Meta Used Copyrighted Books for Training Its LLaMA Model, Authors File Lawsuit

NISHANT TIWARI 13 Dec, 2023 • 2 min read

Meta Platforms, formerly Facebook, finds itself entangled in legal turbulence as renowned figures like comedian Sarah Silverman and Pulitzer Prize winner Michael Chabon, among others, unite against the tech giant. The allegations suggest that Meta utilized copyrighted books, despite warnings from its legal team, to train its artificial intelligence models, sparking a contentious battle between content creators and the company. This unfolding story, first reported by Reuters, reveals a clash between Meta and the creators whose works allegedly fuel its AI advancements.

Allegations and Legal Turmoil

Mounting legal challenges surround Meta as it faces accusations of employing thousands of pirated books for training its AI models. The controversy came to light through recent court filings linked to a copyright infringement lawsuit, as reported by Reuters, shedding light on a clash between prominent authors and the tech behemoth.
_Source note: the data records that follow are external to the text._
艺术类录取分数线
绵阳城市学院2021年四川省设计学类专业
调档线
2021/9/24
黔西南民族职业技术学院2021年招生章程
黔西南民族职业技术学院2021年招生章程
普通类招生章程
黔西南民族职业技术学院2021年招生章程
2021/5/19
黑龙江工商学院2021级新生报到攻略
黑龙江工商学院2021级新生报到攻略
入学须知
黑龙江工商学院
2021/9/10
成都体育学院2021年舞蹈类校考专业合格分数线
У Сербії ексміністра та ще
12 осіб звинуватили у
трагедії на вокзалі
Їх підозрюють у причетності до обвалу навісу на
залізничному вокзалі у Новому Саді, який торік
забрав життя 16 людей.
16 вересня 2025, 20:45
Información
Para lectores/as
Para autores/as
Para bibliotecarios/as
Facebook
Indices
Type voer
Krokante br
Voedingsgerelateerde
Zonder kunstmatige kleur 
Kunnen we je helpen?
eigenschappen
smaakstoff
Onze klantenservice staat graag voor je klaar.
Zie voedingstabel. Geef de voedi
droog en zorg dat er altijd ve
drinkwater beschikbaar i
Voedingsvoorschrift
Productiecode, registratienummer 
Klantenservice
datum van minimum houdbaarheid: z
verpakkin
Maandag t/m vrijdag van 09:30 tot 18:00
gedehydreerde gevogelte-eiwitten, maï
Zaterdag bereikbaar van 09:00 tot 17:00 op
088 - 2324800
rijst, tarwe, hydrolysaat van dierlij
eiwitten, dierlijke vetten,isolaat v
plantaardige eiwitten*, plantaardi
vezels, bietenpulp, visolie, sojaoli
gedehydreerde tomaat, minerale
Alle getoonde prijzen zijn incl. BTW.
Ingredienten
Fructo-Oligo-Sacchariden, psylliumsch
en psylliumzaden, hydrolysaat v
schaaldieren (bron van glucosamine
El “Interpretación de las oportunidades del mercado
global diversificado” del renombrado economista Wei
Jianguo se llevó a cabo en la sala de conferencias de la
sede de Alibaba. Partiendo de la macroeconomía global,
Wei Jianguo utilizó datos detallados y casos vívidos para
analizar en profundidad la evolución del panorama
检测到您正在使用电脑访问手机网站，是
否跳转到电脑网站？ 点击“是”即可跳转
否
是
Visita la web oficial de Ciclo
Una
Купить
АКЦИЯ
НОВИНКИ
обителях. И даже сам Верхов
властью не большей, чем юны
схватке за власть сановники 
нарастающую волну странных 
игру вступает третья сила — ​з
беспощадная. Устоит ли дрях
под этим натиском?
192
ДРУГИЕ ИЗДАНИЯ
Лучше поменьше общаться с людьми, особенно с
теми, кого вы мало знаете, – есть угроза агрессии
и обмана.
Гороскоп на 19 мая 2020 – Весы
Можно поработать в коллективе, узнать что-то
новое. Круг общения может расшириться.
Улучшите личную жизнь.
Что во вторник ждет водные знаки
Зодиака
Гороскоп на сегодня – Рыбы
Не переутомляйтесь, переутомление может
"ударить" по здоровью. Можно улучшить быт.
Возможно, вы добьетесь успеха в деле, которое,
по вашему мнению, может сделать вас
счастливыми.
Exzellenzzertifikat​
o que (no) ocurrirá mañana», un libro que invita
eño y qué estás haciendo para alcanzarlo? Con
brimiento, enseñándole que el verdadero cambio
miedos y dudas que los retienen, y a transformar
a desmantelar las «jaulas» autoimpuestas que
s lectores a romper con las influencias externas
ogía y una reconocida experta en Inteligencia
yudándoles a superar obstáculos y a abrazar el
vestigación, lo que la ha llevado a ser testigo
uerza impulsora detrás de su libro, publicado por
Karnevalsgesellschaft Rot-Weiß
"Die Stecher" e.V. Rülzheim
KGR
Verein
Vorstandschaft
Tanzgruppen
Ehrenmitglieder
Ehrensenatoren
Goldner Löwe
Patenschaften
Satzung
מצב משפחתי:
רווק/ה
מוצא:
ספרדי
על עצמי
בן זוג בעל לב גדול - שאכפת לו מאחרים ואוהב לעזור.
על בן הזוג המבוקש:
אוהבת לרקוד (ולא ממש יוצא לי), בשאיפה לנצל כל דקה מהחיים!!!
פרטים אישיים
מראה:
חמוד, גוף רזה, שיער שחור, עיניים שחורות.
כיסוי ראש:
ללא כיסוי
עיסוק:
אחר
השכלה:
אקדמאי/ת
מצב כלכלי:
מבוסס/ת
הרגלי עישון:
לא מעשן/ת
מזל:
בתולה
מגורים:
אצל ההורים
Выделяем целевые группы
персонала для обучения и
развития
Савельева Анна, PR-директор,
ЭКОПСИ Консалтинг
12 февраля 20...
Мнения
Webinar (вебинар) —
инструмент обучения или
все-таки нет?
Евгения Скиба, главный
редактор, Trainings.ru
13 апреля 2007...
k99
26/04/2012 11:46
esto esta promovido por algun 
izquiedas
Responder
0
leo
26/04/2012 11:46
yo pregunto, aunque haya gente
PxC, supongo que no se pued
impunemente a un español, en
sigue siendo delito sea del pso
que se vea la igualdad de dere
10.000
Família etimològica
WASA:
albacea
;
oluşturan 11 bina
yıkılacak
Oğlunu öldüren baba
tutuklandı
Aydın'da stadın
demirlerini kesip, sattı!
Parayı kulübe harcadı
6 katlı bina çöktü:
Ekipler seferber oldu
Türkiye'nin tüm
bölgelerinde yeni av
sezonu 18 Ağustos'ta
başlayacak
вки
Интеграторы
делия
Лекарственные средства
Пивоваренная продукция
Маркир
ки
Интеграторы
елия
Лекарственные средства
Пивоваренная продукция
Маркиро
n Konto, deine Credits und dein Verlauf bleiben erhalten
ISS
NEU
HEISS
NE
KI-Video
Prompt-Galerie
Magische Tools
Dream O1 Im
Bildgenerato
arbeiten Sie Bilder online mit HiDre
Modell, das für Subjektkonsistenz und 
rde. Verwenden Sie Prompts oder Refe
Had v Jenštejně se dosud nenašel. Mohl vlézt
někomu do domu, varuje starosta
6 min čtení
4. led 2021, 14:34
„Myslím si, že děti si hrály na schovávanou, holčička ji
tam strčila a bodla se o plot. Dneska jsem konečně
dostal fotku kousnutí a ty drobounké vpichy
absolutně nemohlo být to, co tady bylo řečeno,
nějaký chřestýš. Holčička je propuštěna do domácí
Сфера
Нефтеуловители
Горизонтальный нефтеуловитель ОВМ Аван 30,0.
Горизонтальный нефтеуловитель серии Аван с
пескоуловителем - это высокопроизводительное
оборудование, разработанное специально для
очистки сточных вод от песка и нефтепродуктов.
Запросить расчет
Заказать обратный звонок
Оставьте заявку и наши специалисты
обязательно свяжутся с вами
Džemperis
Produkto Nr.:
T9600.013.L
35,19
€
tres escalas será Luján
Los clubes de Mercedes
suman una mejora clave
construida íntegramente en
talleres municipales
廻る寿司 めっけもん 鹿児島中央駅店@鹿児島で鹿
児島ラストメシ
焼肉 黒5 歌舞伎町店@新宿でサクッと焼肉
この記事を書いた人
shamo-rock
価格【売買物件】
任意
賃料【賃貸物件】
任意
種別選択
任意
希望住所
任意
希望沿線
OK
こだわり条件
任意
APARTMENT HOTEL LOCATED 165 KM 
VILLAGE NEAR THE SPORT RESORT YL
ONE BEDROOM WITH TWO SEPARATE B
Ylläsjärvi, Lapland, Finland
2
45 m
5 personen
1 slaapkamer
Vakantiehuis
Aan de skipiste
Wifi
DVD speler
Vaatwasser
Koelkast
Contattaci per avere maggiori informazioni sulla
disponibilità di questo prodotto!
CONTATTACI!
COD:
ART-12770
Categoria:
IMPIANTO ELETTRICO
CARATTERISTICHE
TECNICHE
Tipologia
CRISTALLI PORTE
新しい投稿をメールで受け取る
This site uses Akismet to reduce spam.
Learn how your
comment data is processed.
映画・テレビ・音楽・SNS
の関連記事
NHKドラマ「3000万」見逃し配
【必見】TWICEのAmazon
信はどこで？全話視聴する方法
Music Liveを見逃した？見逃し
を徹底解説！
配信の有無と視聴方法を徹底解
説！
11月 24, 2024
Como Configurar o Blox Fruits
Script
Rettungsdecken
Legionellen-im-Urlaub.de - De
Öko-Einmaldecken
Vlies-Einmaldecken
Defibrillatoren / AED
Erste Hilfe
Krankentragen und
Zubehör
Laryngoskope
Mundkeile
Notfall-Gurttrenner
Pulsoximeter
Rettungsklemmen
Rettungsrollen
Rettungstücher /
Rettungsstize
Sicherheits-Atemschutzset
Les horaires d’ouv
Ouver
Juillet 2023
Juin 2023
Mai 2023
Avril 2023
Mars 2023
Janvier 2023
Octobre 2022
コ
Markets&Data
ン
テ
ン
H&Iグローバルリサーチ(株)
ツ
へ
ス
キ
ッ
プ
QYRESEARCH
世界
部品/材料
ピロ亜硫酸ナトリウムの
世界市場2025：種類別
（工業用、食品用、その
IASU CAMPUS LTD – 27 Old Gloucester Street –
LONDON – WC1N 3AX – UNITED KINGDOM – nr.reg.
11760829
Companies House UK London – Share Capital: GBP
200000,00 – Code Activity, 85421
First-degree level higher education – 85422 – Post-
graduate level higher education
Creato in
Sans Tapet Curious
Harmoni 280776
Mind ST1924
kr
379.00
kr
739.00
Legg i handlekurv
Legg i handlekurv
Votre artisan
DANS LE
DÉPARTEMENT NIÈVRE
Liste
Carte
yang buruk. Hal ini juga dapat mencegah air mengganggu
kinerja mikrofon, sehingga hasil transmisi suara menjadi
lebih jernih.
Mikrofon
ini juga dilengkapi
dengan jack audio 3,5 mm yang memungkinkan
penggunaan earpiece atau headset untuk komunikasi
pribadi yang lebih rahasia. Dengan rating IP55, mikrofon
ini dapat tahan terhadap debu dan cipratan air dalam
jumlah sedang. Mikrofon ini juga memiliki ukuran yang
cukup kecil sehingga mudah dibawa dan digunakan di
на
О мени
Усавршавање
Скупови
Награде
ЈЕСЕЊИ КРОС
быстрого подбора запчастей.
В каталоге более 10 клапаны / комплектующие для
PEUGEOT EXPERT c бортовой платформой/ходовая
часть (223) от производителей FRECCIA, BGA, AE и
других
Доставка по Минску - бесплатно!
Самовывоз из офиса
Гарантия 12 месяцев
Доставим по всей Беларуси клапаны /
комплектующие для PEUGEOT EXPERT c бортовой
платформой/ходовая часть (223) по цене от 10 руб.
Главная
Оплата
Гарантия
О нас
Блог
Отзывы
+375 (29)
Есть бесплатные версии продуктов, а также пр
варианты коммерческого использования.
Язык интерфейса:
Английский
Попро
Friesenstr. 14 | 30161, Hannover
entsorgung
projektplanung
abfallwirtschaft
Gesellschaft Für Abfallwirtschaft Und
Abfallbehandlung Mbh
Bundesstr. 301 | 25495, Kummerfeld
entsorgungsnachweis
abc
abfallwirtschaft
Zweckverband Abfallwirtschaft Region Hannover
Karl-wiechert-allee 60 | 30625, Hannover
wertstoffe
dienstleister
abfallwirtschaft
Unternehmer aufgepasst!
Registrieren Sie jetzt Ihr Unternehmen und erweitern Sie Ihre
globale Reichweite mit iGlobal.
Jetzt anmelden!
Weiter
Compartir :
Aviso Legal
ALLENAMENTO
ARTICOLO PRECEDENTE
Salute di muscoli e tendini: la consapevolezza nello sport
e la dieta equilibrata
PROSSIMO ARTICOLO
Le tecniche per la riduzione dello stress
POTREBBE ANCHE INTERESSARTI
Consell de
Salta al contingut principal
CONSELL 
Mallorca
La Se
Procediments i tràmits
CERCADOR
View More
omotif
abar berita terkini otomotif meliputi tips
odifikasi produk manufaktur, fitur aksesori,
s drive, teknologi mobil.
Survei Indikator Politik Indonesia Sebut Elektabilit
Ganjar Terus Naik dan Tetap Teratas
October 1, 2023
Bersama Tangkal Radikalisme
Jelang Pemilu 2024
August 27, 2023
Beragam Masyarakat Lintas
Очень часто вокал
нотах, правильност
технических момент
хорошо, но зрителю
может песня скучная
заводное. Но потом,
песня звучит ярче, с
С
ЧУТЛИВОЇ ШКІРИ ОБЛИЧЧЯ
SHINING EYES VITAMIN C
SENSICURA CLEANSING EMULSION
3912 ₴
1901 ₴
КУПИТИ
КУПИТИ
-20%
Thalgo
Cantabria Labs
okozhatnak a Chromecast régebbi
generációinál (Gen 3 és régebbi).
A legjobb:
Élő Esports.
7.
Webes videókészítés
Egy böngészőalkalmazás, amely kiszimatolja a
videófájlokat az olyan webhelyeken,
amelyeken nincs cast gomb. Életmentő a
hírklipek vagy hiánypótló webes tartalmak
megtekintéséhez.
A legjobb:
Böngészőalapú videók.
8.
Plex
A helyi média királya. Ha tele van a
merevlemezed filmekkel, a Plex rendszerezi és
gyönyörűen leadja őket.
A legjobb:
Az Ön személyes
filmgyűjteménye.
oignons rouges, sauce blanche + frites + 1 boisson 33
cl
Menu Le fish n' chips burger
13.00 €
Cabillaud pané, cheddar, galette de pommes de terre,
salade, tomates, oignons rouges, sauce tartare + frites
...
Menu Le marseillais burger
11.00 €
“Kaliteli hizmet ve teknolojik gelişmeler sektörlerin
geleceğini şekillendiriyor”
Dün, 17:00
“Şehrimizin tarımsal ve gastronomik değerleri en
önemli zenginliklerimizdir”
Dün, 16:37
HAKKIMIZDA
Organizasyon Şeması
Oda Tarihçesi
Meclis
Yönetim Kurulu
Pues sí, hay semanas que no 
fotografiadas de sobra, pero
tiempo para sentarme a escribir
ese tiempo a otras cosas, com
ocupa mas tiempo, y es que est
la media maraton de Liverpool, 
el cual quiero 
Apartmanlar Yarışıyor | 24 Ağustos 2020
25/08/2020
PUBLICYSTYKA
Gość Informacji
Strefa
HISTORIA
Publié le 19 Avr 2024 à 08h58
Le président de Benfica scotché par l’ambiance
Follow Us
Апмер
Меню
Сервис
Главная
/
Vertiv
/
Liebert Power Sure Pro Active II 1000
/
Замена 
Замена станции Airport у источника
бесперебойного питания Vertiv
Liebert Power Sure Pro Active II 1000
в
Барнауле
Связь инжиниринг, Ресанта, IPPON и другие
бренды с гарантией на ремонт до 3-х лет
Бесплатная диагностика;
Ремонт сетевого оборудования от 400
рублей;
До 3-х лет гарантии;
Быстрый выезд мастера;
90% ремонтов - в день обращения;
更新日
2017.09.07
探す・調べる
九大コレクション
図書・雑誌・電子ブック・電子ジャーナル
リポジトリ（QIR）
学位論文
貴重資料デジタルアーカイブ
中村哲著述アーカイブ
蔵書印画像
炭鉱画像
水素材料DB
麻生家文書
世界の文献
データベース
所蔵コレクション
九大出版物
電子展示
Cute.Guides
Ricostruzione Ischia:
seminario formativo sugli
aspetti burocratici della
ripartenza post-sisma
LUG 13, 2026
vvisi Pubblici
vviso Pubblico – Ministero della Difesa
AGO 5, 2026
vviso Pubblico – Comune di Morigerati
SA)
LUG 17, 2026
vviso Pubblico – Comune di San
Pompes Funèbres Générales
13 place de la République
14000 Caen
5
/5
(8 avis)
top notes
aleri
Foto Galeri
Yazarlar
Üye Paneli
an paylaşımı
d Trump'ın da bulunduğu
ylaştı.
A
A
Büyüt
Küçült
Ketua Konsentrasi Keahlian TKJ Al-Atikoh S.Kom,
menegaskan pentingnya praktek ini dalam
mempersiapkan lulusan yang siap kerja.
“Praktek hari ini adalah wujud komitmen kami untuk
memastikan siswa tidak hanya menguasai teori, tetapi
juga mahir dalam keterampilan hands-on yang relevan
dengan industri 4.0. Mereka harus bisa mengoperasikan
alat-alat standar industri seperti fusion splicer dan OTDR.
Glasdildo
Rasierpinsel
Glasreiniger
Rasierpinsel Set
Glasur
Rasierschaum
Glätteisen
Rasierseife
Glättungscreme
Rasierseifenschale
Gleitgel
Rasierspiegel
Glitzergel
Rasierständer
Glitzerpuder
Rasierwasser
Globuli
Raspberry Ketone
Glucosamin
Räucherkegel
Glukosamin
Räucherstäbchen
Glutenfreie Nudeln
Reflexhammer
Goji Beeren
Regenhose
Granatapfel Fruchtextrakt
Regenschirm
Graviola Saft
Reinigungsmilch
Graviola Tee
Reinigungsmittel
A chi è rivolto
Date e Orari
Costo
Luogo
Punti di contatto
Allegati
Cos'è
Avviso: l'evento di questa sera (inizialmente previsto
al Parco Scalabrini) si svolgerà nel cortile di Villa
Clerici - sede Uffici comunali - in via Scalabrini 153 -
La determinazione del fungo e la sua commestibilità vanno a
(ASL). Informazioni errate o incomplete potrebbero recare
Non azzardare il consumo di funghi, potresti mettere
Despite warnings from its legal team, Meta proceeded with the utilization of the contentious dataset, further exacerbating the legal quagmire.

United Opposition from Creators

Comedian Sarah Silverman, Pulitzer Prize winner Michael Chabon, and other notable authors unite to assert that Meta unlawfully used their works. This is to train its artificial-intelligence language model, Llama. The latest legal submission consolidates these claims, as reported by Reuters. It adds weight to the allegations and raises questions about the ethical use of intellectual property in the tech industry.

Discord Logs and Legal Debates

A crucial aspect of the legal filing includes chat logs from a Meta-affiliated researcher discussing the acquisition of the controversial dataset in a Discord server. These logs serve as potential evidence, indicating Meta’s awareness of potential legal infringement related to the usage of the book files. The conversations reveal internal debates within Meta regarding the permissibility of employing the dataset. This highlights the company’s apparent acknowledgment of legal uncertainties surrounding the matter.

The release of Meta’s Llama large language model reportedly trained on the contentious dataset, has triggered concerns within the content creator community. Tech companies are increasingly facing lawsuits alleging unauthorized use of copyrighted material to fuel AI advancements. The outcome of these legal battles, as covered by Reuters, could significantly impact the future landscape of generative AI, with potential ramifications on the cost and transparency of building data-hungry models.

Our Say

In navigating the intersection of technological advancement and intellectual property rights, Meta is at the forefront of a complex legal battle. The alleged unauthorized use of copyrighted books raises ethical questions. Tech giants have a responsibility to respect the intellectual contributions of content creators. As the legal proceedings unfold, the tech industry awaits potential precedents. These could shape the future of AI development and the relationship between technology and creativity.